Years before Cologne, the Istanbul Convention already drew attention to the inadequacy of Germany’s sexual assault laws. A Europewide measure to curb violence against women, the Convention calls for countries to “take the necessary legislative measures to ensure that the following intentional conducts are criminalised: engaging in non-consensual vaginal, anal or oral penetration of a sexual nature of the body of another person with any bodily part or object; or engaging in other non-consensual acts of a sexual nature with a person” – no qualifiers or explicit proof of self-defence necessary. Twelve EU member states, including France, Denmark, Spain and Portugal, have already ratified and implemented the convention since it came into force in August 2014, but due to the loopholes in Paragraph 177, Germany has not.

But with the New Year’s Eve incidents drawing sexual assault law back into the focus of German politics, that may change soon. In March, Chancellor Angela Merkel’s cabinet signed off on a draft bill from the Ministry of Justice that would allow sex offenders to be prosecuted even when the victim has no visible marks or signs of a struggle to prove that force was used. While Justice Minister Heiko Maas lauded the proposed law as “an important step toward strengthening sexual self-determination,” Zenzen is sceptical it will change anything. “The draft bill does not show any fundamental improvement, as the radical change of ‘no meaning no’ would not be included.”

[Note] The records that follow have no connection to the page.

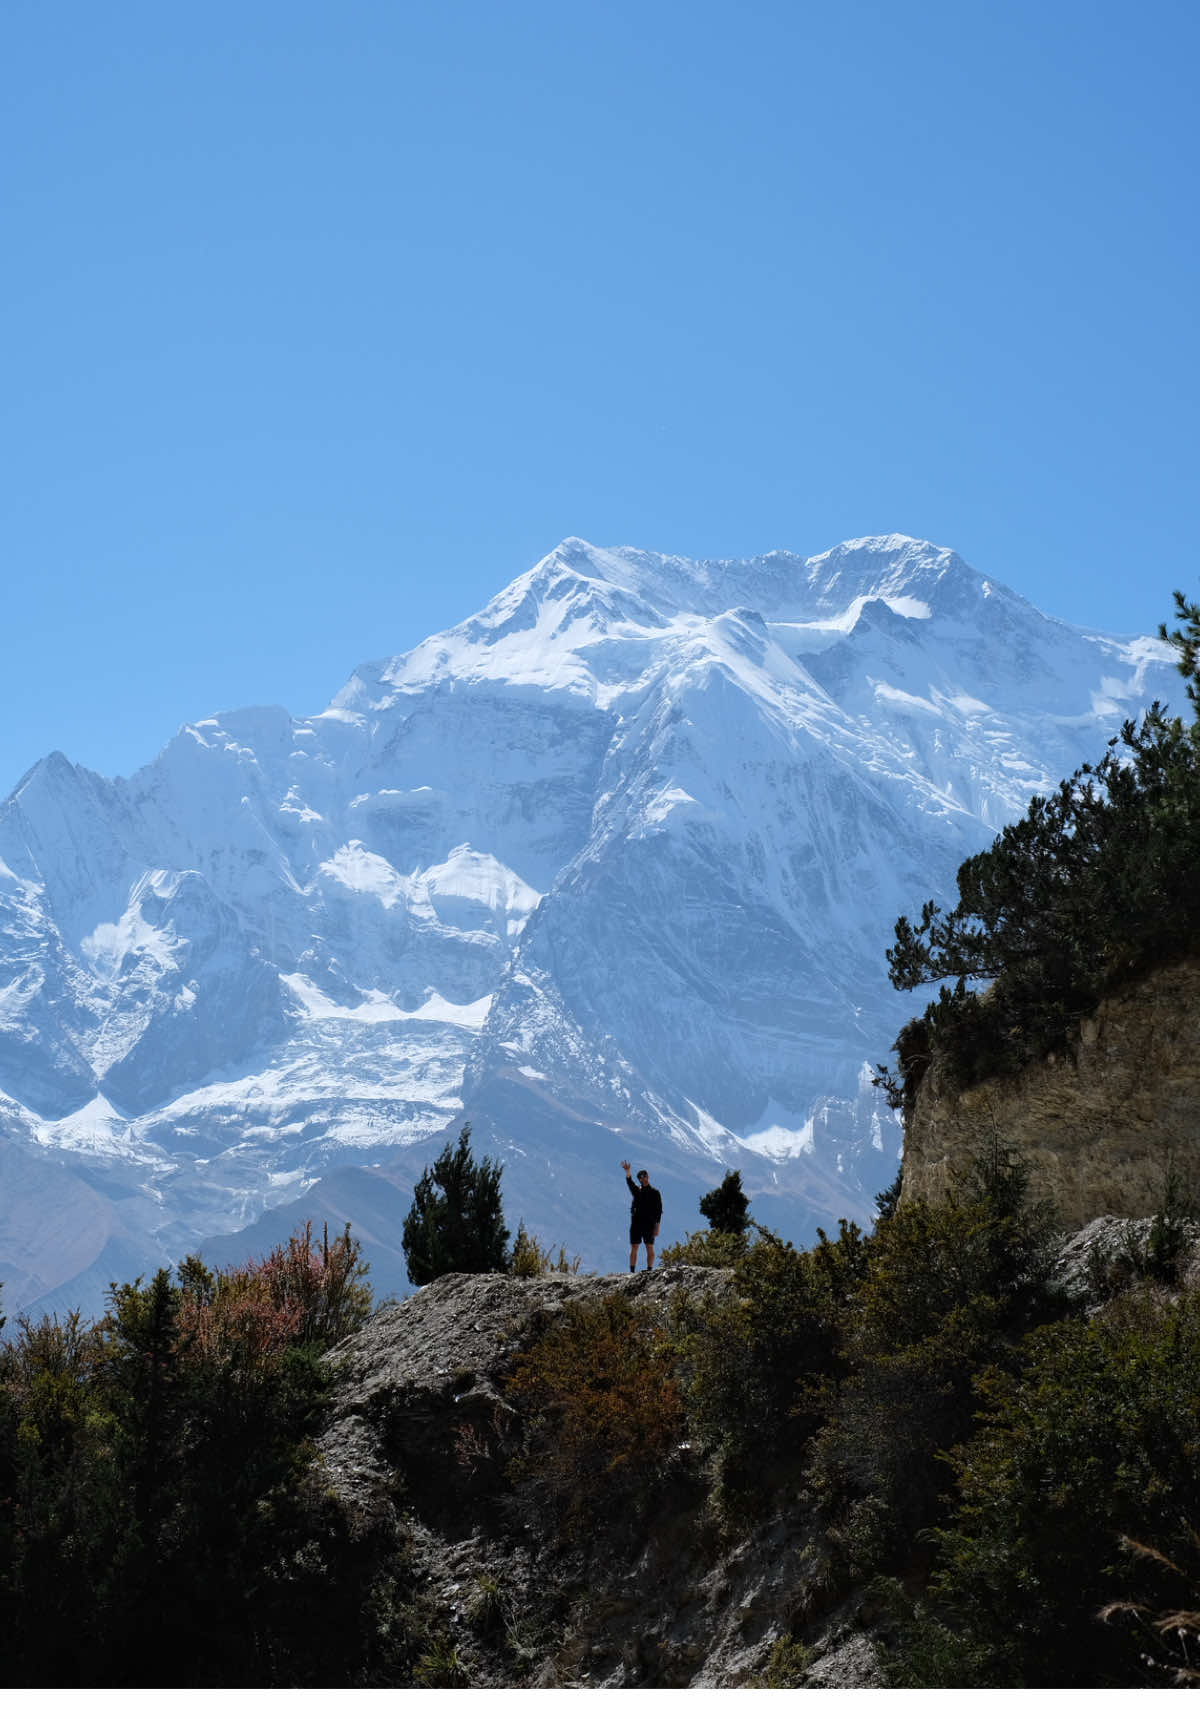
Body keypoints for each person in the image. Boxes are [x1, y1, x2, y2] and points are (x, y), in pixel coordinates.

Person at [621, 1159, 662, 1271]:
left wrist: (657, 1227)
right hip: (636, 1223)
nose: (643, 1178)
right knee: (634, 1246)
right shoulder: (637, 1191)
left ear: (648, 1177)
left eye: (645, 1175)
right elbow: (630, 1182)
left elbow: (659, 1211)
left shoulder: (655, 1192)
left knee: (649, 1246)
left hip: (649, 1223)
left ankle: (649, 1270)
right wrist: (628, 1171)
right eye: (641, 1176)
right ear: (639, 1179)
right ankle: (632, 1271)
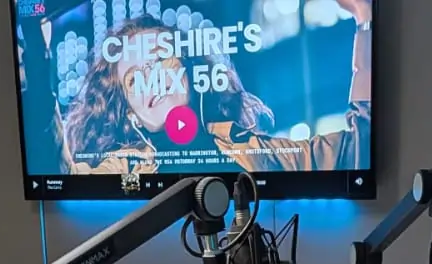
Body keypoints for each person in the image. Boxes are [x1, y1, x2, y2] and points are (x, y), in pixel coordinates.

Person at [61, 0, 372, 175]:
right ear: (131, 115)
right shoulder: (117, 172)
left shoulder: (259, 154)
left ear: (192, 71)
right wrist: (38, 57)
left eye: (160, 59)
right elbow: (60, 171)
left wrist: (365, 17)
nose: (151, 77)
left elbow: (359, 146)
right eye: (134, 78)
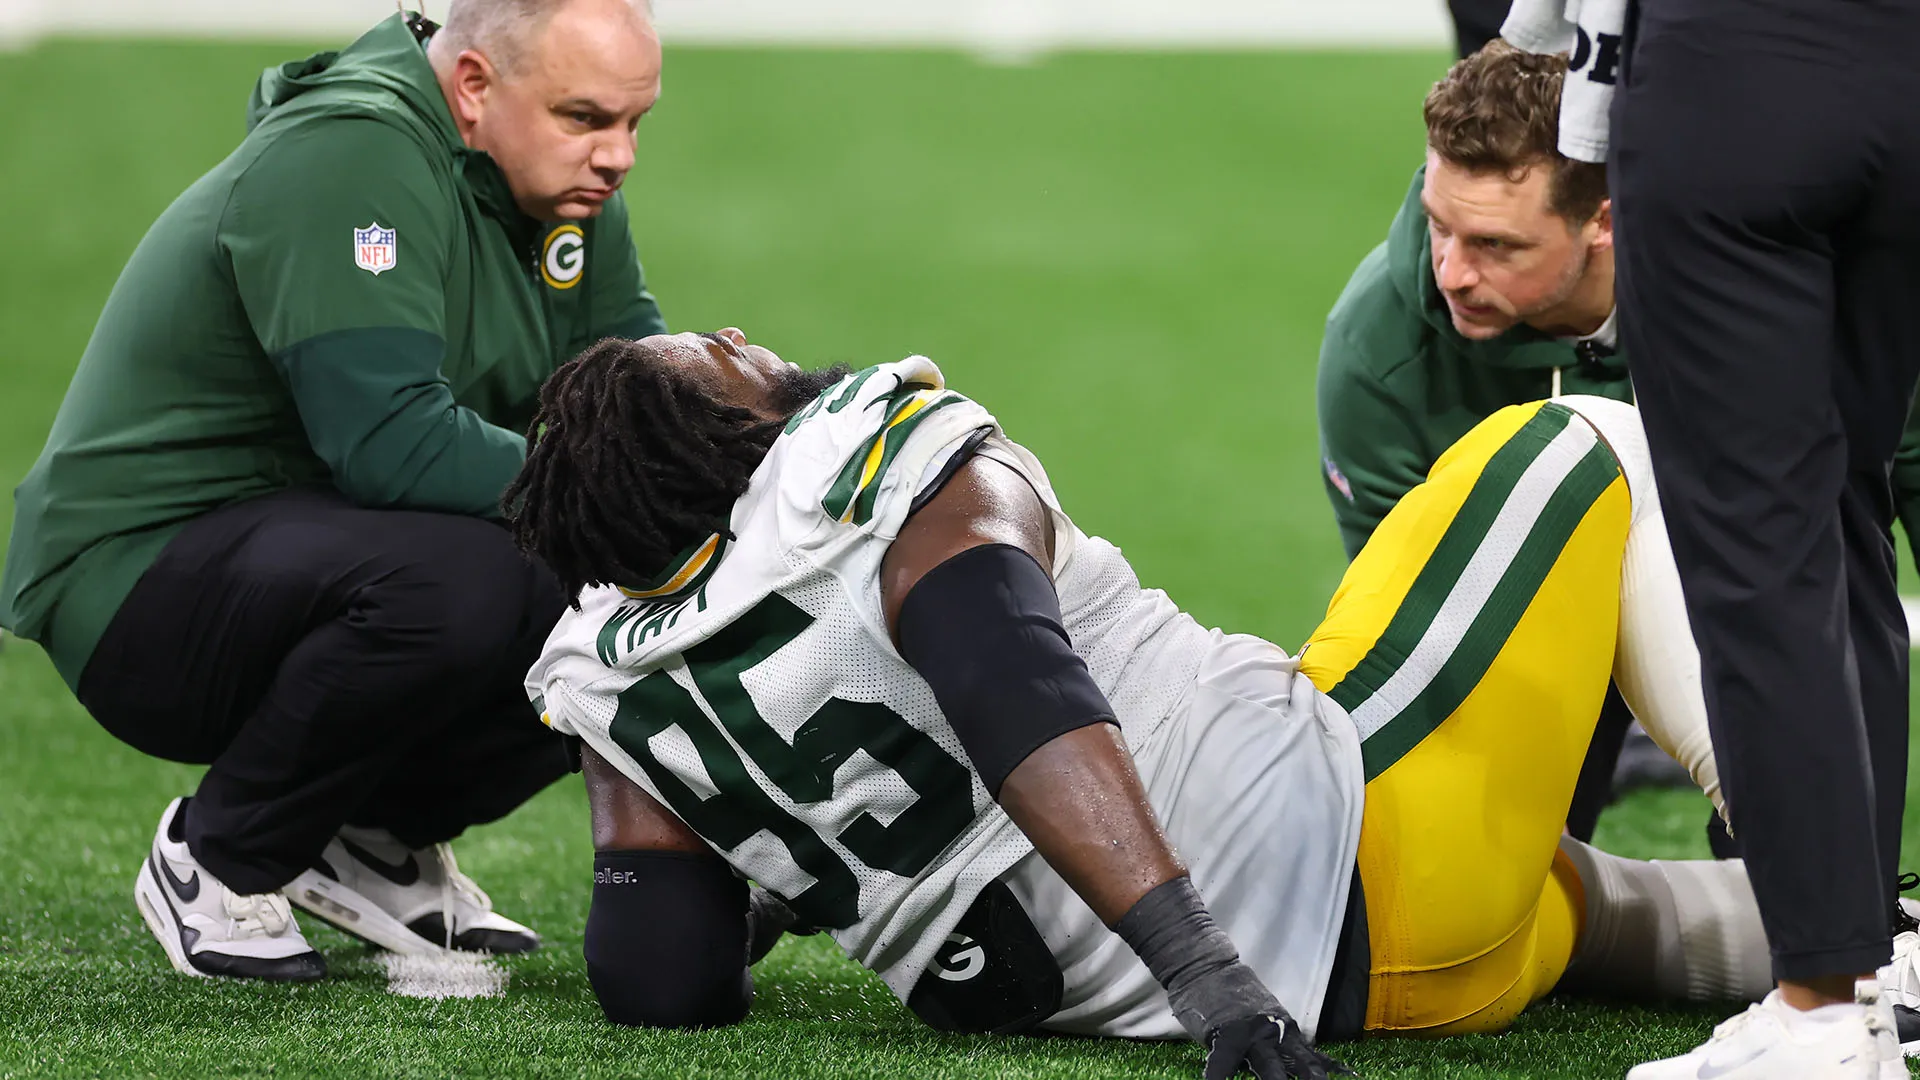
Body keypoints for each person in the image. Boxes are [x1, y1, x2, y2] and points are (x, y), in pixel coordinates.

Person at [512, 329, 1814, 1078]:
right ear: (715, 441)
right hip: (1348, 846)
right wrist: (1214, 984)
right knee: (1578, 444)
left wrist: (803, 848)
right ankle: (1769, 809)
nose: (747, 341)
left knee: (1655, 921)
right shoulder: (857, 474)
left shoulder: (611, 671)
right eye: (715, 359)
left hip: (1387, 971)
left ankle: (1853, 942)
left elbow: (663, 980)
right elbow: (1015, 691)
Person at [0, 0, 667, 981]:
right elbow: (388, 441)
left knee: (624, 599)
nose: (618, 156)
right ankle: (217, 856)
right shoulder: (351, 152)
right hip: (134, 581)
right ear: (474, 86)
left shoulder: (561, 190)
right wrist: (624, 507)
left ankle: (369, 840)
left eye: (632, 122)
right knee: (482, 578)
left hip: (311, 546)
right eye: (584, 118)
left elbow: (629, 397)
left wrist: (720, 480)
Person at [1607, 0, 1920, 1076]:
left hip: (1738, 67)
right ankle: (1866, 971)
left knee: (1760, 550)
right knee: (1846, 505)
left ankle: (1824, 1007)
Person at [1318, 41, 1680, 843]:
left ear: (1602, 222)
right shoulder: (1377, 349)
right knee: (1476, 861)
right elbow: (1411, 628)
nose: (1449, 272)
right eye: (1438, 227)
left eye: (1494, 246)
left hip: (1723, 590)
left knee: (1791, 858)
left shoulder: (1723, 290)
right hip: (1528, 636)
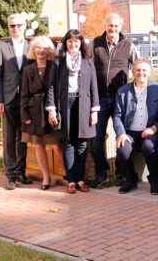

“It is shattering,” agrees Lohaus. “If we look at the snail pace at which this topic is being worked on, it will probably remain unchanged for another 20 years. After all, the law merely mirrors the situation of society at large. At its core are the patriarchal structures we live in. A gender-equal society is not one where no violence exists – that’s utopian – but one in which offenders are sanctioned and affected people receive real support.”


Sexual assault by the numbers

  • 13 percent of German women over age 16 have been victims of sexual violence.
  • 58 percent of women have experienced some form of sexual harassment.
  • 20 percent of women have been subject to physical violence from a partner.
  • 623 cases of sexual assaults (including rape) were reported in Berlin in 2015 (down from 684 in 2014). 1649 suspects were arrested for “crimes against sexual selfdetermination” (rape, sexual assault and indecent harassment). 95.4 percent of the suspects were male; 25.1 percent were non-German (up from 21.6 percent in 2014).